Work order: Each line of the records below that holds "display" should be copied out.

Extracted data:
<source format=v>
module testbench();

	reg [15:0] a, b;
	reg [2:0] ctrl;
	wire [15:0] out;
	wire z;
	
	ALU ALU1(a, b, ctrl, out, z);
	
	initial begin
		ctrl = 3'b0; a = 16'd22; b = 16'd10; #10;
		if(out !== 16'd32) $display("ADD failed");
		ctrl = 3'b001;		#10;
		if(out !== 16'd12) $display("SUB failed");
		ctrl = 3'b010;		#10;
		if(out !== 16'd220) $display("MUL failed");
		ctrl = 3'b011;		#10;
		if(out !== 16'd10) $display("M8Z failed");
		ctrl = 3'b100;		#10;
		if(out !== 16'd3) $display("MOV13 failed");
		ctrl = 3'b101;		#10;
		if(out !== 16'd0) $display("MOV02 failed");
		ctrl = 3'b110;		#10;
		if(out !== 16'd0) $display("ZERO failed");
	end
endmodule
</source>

==

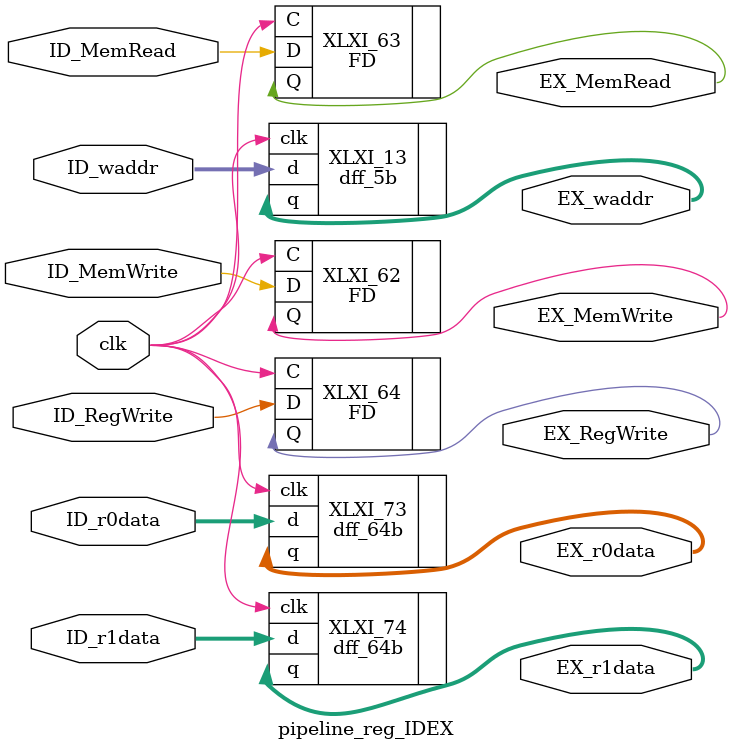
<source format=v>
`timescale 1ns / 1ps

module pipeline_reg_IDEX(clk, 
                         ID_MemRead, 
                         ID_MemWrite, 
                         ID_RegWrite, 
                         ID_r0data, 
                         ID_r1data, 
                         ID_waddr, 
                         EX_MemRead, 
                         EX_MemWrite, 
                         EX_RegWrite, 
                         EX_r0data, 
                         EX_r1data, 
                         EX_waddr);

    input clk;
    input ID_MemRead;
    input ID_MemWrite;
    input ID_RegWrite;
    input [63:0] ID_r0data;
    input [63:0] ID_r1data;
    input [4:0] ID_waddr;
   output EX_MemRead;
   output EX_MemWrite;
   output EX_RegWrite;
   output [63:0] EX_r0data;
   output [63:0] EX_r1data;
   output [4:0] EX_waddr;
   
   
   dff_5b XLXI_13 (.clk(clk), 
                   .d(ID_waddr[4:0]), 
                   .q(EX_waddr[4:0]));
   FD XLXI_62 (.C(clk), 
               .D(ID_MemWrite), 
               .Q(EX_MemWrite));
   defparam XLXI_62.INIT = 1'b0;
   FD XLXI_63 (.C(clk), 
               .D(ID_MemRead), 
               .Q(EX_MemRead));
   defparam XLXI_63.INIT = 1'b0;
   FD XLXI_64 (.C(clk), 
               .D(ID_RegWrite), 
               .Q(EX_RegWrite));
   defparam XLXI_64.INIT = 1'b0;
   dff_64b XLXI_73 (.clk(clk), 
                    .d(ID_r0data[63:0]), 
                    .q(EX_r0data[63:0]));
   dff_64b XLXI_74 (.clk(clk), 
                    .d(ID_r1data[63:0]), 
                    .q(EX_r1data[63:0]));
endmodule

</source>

Exercise solution:
		if(out !== 16'd32) $display("ADD failed");
		if(out !== 16'd12) $display("SUB failed");
		if(out !== 16'd220) $display("MUL failed");
		if(out !== 16'd10) $display("M8Z failed");
		if(out !== 16'd3) $display("MOV13 failed");
		if(out !== 16'd0) $display("MOV02 failed");
		if(out !== 16'd0) $display("ZERO failed");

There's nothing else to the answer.